== What you will do ==
Could you give the lines of the material from its start up to and including the line with "state / province: Potosi" as a JSON list of strings, one string per line and blank lines left out?

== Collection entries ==
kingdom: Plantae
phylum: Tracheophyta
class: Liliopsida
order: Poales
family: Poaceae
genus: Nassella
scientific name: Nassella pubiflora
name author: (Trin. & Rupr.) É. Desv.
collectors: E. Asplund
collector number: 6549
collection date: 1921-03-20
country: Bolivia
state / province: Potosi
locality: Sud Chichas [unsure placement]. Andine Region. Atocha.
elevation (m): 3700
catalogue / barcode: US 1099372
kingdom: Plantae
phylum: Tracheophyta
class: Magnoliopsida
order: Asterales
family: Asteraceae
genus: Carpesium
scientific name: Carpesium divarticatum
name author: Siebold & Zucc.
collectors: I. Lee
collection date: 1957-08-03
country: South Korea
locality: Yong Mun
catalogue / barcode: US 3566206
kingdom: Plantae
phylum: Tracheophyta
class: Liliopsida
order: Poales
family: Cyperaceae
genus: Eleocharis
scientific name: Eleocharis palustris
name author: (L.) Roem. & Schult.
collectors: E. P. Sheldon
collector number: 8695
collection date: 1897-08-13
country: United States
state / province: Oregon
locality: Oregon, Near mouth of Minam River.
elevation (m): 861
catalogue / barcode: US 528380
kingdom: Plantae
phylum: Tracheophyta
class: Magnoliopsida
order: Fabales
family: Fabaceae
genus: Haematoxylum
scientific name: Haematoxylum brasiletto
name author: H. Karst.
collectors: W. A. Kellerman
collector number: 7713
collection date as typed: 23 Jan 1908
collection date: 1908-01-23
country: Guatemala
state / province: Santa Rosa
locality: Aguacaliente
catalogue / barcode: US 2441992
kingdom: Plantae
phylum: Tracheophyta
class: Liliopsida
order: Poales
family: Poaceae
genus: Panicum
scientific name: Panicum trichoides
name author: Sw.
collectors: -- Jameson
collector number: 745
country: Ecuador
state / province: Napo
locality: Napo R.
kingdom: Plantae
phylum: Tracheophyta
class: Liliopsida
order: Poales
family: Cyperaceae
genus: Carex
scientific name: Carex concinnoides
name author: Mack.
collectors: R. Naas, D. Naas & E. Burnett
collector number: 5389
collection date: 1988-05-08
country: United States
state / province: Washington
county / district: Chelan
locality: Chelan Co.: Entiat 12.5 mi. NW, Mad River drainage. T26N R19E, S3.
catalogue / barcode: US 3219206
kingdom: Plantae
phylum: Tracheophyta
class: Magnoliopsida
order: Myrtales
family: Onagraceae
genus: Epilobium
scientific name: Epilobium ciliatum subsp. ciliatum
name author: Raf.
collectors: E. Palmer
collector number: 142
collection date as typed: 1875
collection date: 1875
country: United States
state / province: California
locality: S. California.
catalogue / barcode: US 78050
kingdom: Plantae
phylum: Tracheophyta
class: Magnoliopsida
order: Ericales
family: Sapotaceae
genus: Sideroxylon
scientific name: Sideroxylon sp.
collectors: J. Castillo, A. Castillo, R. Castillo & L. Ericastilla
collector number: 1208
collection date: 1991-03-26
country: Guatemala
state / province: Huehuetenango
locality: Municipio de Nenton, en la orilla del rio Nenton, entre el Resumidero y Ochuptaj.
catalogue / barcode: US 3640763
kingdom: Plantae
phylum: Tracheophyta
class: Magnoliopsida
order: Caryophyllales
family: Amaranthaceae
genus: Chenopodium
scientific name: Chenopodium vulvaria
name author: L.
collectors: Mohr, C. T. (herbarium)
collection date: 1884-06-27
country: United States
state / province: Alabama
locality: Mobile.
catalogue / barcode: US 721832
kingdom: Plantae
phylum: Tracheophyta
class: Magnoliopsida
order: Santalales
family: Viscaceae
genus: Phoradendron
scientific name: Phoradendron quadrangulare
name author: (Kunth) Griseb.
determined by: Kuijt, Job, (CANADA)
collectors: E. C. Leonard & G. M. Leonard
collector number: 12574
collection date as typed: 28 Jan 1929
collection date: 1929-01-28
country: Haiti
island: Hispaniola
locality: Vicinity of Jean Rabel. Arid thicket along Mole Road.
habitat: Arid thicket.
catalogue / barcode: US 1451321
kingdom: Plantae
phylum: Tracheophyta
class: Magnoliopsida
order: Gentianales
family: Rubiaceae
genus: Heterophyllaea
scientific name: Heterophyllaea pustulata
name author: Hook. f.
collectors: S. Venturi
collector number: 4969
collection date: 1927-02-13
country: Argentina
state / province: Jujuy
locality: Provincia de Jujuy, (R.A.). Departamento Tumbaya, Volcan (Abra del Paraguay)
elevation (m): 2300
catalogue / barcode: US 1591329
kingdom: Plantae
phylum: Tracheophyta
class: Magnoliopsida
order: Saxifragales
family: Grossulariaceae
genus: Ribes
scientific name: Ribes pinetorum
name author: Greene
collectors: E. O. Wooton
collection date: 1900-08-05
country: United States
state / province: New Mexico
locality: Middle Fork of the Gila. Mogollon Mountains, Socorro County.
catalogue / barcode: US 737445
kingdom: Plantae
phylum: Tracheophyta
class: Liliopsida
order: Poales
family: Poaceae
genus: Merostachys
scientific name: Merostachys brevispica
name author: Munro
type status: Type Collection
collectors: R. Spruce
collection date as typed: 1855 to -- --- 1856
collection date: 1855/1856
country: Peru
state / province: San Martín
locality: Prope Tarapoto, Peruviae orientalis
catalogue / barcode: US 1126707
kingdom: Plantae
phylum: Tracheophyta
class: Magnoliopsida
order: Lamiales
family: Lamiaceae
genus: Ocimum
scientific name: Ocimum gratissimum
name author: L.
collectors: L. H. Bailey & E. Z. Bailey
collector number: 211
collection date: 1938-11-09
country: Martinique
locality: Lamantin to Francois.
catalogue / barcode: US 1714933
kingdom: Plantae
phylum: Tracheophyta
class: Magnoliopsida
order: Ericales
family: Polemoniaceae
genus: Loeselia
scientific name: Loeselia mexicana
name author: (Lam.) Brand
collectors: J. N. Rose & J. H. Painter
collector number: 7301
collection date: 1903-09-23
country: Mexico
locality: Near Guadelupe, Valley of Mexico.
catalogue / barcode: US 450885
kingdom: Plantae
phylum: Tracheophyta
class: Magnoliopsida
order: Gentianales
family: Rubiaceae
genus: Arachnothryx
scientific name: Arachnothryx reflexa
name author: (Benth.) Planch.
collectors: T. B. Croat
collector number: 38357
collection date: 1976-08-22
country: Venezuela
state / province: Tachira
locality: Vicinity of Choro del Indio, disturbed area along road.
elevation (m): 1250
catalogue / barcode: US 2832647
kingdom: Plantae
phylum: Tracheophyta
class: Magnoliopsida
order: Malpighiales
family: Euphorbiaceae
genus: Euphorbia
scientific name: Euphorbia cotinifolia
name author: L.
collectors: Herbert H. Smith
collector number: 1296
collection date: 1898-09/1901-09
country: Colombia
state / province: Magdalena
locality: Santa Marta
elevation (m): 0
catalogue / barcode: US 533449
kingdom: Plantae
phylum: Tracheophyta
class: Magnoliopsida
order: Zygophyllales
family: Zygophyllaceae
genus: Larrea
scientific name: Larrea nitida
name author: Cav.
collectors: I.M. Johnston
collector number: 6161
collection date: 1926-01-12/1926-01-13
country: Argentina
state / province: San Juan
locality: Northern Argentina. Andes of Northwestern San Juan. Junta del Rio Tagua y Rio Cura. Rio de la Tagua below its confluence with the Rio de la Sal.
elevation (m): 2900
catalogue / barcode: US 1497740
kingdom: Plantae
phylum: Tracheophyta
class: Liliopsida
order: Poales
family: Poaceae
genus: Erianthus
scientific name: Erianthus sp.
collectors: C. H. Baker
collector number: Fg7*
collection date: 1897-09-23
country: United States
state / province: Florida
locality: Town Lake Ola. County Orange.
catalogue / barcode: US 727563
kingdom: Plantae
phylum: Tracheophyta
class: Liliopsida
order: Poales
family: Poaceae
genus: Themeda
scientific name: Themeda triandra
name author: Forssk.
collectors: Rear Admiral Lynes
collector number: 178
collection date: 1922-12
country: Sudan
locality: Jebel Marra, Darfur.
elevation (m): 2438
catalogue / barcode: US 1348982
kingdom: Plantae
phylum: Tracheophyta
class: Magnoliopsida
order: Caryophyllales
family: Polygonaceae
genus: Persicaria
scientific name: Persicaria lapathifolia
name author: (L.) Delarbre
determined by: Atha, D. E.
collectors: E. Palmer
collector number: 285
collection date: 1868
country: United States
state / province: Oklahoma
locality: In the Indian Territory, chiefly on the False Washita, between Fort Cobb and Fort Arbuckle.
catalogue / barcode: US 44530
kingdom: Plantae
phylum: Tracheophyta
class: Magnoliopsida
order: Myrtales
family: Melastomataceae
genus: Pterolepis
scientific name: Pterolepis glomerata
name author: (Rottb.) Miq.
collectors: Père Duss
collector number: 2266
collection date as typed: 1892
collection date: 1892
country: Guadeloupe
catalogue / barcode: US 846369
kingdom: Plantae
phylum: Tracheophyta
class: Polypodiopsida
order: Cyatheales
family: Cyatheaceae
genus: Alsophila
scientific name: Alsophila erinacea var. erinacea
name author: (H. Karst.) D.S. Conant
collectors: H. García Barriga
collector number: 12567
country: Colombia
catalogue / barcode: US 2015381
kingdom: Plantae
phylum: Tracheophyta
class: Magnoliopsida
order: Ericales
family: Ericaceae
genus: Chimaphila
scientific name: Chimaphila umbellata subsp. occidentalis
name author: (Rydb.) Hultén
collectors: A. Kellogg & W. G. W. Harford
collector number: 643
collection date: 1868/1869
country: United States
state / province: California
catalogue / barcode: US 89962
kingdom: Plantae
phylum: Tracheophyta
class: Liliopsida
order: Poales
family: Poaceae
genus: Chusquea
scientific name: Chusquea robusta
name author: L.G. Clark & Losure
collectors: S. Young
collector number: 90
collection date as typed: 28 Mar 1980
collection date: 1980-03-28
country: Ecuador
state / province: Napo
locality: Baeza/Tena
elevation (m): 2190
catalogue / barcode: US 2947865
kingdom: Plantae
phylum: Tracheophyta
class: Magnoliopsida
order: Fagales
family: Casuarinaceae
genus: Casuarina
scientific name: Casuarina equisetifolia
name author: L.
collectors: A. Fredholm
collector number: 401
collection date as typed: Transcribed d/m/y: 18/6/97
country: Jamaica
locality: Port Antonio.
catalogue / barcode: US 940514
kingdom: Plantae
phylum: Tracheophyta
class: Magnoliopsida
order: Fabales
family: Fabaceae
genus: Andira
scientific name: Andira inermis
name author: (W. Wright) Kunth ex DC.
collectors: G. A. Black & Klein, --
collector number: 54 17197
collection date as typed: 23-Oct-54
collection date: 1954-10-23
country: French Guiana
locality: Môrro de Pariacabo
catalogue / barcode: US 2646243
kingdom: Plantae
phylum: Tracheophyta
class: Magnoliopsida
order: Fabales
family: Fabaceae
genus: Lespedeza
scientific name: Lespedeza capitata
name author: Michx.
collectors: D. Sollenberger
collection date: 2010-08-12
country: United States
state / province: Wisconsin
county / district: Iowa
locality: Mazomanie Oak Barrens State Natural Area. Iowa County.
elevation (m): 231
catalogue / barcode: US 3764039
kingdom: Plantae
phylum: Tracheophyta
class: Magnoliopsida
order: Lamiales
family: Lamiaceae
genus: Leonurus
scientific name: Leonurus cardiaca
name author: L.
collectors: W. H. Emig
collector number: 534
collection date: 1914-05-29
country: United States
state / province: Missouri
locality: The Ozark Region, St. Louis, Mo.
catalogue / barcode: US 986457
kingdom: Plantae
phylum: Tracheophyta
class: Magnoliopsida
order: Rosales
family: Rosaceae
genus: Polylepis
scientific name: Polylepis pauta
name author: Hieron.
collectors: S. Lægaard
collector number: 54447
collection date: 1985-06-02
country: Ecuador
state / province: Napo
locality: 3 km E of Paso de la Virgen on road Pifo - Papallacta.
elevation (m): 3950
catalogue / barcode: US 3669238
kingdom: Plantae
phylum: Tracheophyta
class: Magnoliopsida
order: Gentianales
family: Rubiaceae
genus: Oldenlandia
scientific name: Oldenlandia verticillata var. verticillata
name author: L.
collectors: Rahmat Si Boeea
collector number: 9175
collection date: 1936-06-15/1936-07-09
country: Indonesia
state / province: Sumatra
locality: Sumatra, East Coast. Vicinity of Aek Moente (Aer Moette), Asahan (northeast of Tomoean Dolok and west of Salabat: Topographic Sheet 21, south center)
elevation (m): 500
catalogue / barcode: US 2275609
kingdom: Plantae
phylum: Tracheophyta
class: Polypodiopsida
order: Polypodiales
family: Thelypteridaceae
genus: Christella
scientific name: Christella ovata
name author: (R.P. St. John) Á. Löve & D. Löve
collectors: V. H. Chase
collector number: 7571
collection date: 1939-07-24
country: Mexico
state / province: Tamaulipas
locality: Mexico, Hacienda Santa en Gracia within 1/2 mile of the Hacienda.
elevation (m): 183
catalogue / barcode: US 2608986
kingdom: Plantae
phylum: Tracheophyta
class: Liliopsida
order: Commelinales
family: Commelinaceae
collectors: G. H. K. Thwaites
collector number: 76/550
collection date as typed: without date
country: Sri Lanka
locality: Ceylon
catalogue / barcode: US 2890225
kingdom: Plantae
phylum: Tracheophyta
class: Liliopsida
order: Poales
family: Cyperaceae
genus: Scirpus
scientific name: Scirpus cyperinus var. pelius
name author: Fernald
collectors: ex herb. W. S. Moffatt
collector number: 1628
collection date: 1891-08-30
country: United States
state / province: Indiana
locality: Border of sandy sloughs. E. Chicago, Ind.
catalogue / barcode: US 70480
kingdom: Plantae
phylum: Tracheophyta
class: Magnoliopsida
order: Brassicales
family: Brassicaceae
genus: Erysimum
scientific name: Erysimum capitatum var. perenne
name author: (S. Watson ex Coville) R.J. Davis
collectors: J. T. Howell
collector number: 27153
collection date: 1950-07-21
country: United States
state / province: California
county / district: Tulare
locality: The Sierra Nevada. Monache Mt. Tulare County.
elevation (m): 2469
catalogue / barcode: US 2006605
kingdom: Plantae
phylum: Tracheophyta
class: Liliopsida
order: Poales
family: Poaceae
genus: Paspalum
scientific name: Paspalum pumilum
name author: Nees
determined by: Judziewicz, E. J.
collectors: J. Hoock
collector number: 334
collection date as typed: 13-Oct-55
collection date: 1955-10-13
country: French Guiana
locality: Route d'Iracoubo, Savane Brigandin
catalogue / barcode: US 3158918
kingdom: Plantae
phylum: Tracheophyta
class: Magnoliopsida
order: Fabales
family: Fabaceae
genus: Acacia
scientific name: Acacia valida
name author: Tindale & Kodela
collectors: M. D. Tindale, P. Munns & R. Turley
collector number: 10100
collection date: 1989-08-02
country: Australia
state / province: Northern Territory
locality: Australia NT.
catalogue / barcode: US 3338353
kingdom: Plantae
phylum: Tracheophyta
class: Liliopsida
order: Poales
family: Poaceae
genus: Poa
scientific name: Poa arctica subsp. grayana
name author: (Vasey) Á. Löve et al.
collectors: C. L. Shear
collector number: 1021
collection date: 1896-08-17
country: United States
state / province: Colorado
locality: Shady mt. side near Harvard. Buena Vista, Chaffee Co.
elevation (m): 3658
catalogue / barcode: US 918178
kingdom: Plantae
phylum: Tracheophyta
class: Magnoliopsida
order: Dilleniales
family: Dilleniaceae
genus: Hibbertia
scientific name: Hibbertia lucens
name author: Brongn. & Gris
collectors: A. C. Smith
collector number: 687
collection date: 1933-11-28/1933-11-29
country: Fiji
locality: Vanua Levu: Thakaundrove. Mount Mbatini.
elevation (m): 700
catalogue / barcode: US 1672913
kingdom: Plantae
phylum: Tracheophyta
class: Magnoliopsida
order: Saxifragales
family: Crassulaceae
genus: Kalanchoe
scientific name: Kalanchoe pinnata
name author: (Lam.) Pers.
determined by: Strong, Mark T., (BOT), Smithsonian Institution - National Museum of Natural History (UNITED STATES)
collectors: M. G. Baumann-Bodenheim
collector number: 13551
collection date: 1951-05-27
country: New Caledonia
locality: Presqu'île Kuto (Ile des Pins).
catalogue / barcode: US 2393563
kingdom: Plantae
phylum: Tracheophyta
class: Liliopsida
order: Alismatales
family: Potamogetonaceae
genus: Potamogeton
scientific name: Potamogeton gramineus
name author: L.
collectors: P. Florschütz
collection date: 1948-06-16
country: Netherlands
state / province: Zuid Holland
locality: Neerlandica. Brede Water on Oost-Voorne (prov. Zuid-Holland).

== Solution ==
[
  "kingdom: Plantae",
  "phylum: Tracheophyta",
  "class: Liliopsida",
  "order: Poales",
  "family: Poaceae",
  "genus: Nassella",
  "scientific name: Nassella pubiflora",
  "name author: (Trin. & Rupr.) É. Desv.",
  "collectors: E. Asplund",
  "collector number: 6549",
  "collection date: 1921-03-20",
  "country: Bolivia",
  "state / province: Potosi"
]